RECORDS FOR THE TASK:
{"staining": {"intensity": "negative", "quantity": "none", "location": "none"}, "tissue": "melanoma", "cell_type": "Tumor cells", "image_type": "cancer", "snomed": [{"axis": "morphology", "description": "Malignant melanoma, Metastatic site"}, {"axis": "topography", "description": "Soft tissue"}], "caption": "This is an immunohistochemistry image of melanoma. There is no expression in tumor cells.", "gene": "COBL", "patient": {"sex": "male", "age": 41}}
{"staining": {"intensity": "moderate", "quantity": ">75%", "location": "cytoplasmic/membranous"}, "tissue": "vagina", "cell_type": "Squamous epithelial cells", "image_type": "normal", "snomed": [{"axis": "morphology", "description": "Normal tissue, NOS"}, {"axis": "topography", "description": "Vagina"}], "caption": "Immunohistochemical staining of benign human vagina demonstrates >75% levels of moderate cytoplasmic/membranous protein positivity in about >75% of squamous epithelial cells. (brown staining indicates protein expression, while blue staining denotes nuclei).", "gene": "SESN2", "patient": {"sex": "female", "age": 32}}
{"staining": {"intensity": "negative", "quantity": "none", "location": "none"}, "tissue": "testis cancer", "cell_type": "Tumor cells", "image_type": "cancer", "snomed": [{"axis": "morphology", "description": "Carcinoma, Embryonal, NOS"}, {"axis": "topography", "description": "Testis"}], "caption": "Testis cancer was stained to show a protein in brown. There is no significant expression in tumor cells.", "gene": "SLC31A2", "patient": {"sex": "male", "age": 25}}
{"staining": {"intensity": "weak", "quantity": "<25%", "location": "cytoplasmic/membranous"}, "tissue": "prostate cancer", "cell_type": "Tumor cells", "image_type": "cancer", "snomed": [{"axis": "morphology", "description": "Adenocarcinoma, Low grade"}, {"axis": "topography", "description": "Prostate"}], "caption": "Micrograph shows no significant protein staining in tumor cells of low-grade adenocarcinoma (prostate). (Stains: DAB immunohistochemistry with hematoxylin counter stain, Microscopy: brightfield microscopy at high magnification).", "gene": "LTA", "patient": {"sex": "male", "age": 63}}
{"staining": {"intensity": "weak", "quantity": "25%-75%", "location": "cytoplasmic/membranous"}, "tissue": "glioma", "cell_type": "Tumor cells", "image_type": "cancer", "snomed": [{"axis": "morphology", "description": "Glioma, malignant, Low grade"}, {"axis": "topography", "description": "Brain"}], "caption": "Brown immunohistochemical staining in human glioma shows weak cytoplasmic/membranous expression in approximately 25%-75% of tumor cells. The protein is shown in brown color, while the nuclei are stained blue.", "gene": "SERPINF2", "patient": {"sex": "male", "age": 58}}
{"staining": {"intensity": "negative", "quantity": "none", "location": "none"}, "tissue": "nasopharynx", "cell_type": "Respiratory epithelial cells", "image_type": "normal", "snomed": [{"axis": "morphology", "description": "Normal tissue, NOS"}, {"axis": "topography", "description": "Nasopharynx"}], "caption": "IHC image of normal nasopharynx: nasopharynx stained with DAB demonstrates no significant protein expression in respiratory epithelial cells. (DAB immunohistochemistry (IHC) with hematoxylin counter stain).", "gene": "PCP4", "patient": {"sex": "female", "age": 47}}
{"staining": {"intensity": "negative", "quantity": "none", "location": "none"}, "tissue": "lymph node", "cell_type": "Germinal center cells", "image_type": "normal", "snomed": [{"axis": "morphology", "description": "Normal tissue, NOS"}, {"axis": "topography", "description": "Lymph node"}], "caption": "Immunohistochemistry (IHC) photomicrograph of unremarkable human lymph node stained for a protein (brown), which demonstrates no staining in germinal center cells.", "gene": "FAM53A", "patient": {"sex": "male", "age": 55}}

PROBLEM STATEMENT: Line by line, retype the entire listing exactly.

RESPONSE AREA:
{"staining": {"intensity": "negative", "quantity": "none", "location": "none"}, "tissue": "melanoma", "cell_type": "Tumor cells", "image_type": "cancer", "snomed": [{"axis": "morphology", "description": "Malignant melanoma, Metastatic site"}, {"axis": "topography", "description": "Soft tissue"}], "caption": "This is an immunohistochemistry image of melanoma. There is no expression in tumor cells.", "gene": "COBL", "patient": {"sex": "male", "age": 41}}
{"staining": {"intensity": "moderate", "quantity": ">75%", "location": "cytoplasmic/membranous"}, "tissue": "vagina", "cell_type": "Squamous epithelial cells", "image_type": "normal", "snomed": [{"axis": "morphology", "description": "Normal tissue, NOS"}, {"axis": "topography", "description": "Vagina"}], "caption": "Immunohistochemical staining of benign human vagina demonstrates >75% levels of moderate cytoplasmic/membranous protein positivity in about >75% of squamous epithelial cells. (brown staining indicates protein expression, while blue staining denotes nuclei).", "gene": "SESN2", "patient": {"sex": "female", "age": 32}}
{"staining": {"intensity": "negative", "quantity": "none", "location": "none"}, "tissue": "testis cancer", "cell_type": "Tumor cells", "image_type": "cancer", "snomed": [{"axis": "morphology", "description": "Carcinoma, Embryonal, NOS"}, {"axis": "topography", "description": "Testis"}], "caption": "Testis cancer was stained to show a protein in brown. There is no significant expression in tumor cells.", "gene": "SLC31A2", "patient": {"sex": "male", "age": 25}}
{"staining": {"intensity": "weak", "quantity": "<25%", "location": "cytoplasmic/membranous"}, "tissue": "prostate cancer", "cell_type": "Tumor cells", "image_type": "cancer", "snomed": [{"axis": "morphology", "description": "Adenocarcinoma, Low grade"}, {"axis": "topography", "description": "Prostate"}], "caption": "Micrograph shows no significant protein staining in tumor cells of low-grade adenocarcinoma (prostate). (Stains: DAB immunohistochemistry with hematoxylin counter stain, Microscopy: brightfield microscopy at high magnification).", "gene": "LTA", "patient": {"sex": "male", "age": 63}}
{"staining": {"intensity": "weak", "quantity": "25%-75%", "location": "cytoplasmic/membranous"}, "tissue": "glioma", "cell_type": "Tumor cells", "image_type": "cancer", "snomed": [{"axis": "morphology", "description": "Glioma, malignant, Low grade"}, {"axis": "topography", "description": "Brain"}], "caption": "Brown immunohistochemical staining in human glioma shows weak cytoplasmic/membranous expression in approximately 25%-75% of tumor cells. The protein is shown in brown color, while the nuclei are stained blue.", "gene": "SERPINF2", "patient": {"sex": "male", "age": 58}}
{"staining": {"intensity": "negative", "quantity": "none", "location": "none"}, "tissue": "nasopharynx", "cell_type": "Respiratory epithelial cells", "image_type": "normal", "snomed": [{"axis": "morphology", "description": "Normal tissue, NOS"}, {"axis": "topography", "description": "Nasopharynx"}], "caption": "IHC image of normal nasopharynx: nasopharynx stained with DAB demonstrates no significant protein expression in respiratory epithelial cells. (DAB immunohistochemistry (IHC) with hematoxylin counter stain).", "gene": "PCP4", "patient": {"sex": "female", "age": 47}}
{"staining": {"intensity": "negative", "quantity": "none", "location": "none"}, "tissue": "lymph node", "cell_type": "Germinal center cells", "image_type": "normal", "snomed": [{"axis": "morphology", "description": "Normal tissue, NOS"}, {"axis": "topography", "description": "Lymph node"}], "caption": "Immunohistochemistry (IHC) photomicrograph of unremarkable human lymph node stained for a protein (brown), which demonstrates no staining in germinal center cells.", "gene": "FAM53A", "patient": {"sex": "male", "age": 55}}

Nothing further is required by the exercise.